Le projet de loi sur l'immigration a été présenté à l'Assemblée nationale ce lundi 27 novembre. Les sénateurs et sénatrices ont considérablement durci le texte initial au gouvernement. Parmi les mesures décriées : la suppression de l'aide Médicale d'État (AME) permettant aux étrangers en situation irrégulière de bénéficier d'un accès aux soins. Les défenseurs du dispositif dénoncent une “hérésie humanitaire, sanitaire et financière”.
Un dispositif anti-appel d'air
Le dispositif de l'Aide Médicale d'État (AME), mis en place en 1999 a pour objectif d'offrir un accès aux soins aux étrangers en situation irrégulière, sous certaines conditions de ressources et pour une durée d'un an. Les bénéficiaires doivent résider sur le territoire national depuis au moins trois mois et gagner, pour une personne seule, moins de 9 719 euros par an, soit 810 euros par mois.
Mais la commission des lois du Sénat a récemment pris la décision de supprimer l'AME. Pour la droite sénatoriale, ce dispositif constitue un “appel d'air” à l'immigration illégale. Muriel Jourda, rapporteure LR pour la commission des lois, a estimé tout à fait normal de “débattre d'un dispositif dont les soins sont pris en charge dans notre pays et qui a 3 000 milliards d'euros de dette”.

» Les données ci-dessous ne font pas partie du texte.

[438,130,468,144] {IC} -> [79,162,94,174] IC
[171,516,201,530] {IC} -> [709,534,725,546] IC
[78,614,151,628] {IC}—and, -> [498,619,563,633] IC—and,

“Les considérations financières ne sont pas neutres. Est-ce un appel d'air ? Ce qui est certain, c'est qu'on a bien envie de continuer à bénéficier du système français quand on a commencé à y goûter.”, déplore Muriel Jourda.

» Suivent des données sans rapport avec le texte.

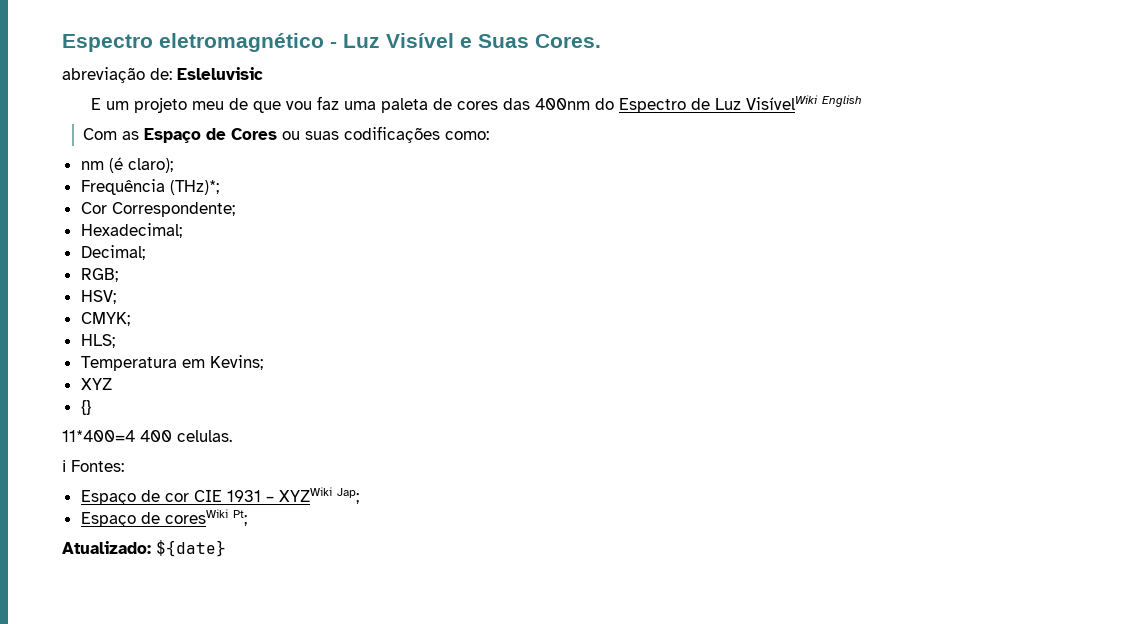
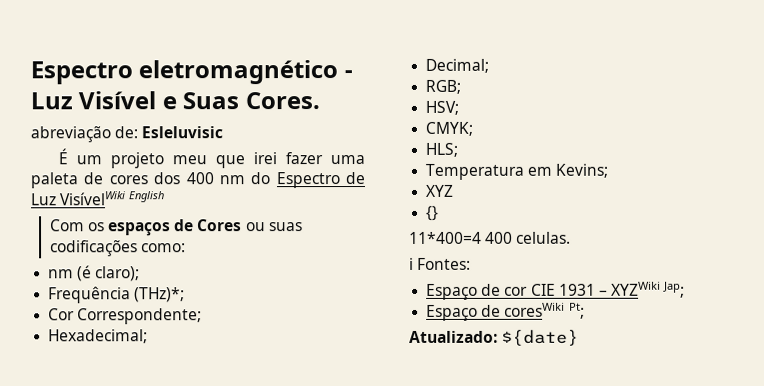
[91,98,102,110] E -> [58,148,69,165] É
[229,96,340,113] de que vou faz -> [215,152,324,169] que irei fazer
[503,98,591,110] das 400nm -> [153,172,245,185] dos 400 nm
[122,128,202,143] as Espaço -> [87,222,172,237] os espaços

Une observation qui rentre complètement en contradiction avec les conclusions du pré-rapport Evin/Stefanini commandé par le gouvernement. Celui-ci souligne que 50 % des individus éligibles à l'AME n'y ont pas recours.
AME remplacée par l'AMU
L'AME sera alors remplacée par une Aide Médicale d'Urgence (AMU), marquant ainsi un changement significatif dans l'approche de l'accès aux soins pour cette population.
Cette nouvelle proposition prévoit une prise en charge très limitée, se concentrant sur le "traitement des maladies graves et des douleurs aiguës", les soins liés à la grossesse, les vaccinations réglementaires et les examens de médecine préventive.
Par ailleurs, l'accès à cette AMU serait désormais soumis au versement d'un "droit annuel", dont le montant serait déterminé par décret. Cette réforme suscite des débats houleux quant à son impact sur la santé des étrangers en situation irrégulière et soulève des questions sur l'universalité de l'accès aux soins.
3 500 médecins menacent de désobéir
Cette disposition s'est heurtée à une très large désapprobation. Dans un appel transmis à l'Agence France-Presse (AFP) le 11 novembre, 3 500 médecins, tant salariés que libéraux, ont signé une "déclaration de désobéissance" si le dispositif venait à disparaître.
Ces professionnels de la santé s'engagent à "désobéir" et à "continuer de soigner gratuitement" ces patients si le dispositif venait à être supprimé, conformément au Serment d'Hippocrate qu'ils ont prononcé. Les initiateurs de cette déclaration, les Pr Antoine Pelissolo et Jean-Marc Baleyte, chefs de service en psychiatrie aux hôpitaux Henri Mondor de Créteil et au centre hospitalier intercommunal de Créteil, assurent qu'ils resteront indifférents aux conditions sociales, financières, à la langue et à la nationalité des patients.
"La déontologie prescrit le juste soin pour chaque personne qui me consulte. La sagesse dénonce la faute éthique et en passant l'erreur épidémiologique. Patients d'ici et d'ailleurs, ma porte vous est ouverte. Et le restera.” promettent les signataires.
À l'Assemblée nationale aussi cette mesure divise. En octobre dernier, Olivier Véran, l'ancien ministre de la Santé, avait manifesté un "vrai désaccord" avec le ministre de l'Intérieur. Le gouvernement quant à lui ne s'est pas prononcé et a simplement souligné que “mélanger les débats sur l'AME et ceux qui ont trait au contrôle de l'immigration est un non-sens.”
Le texte sera débattu à partir du 11 décembre à l'Assemblée nationale, où il devrait être à nouveau amendé, notamment par l'aile gauche du camp macroniste, qui cherche à rééquilibrer le texte.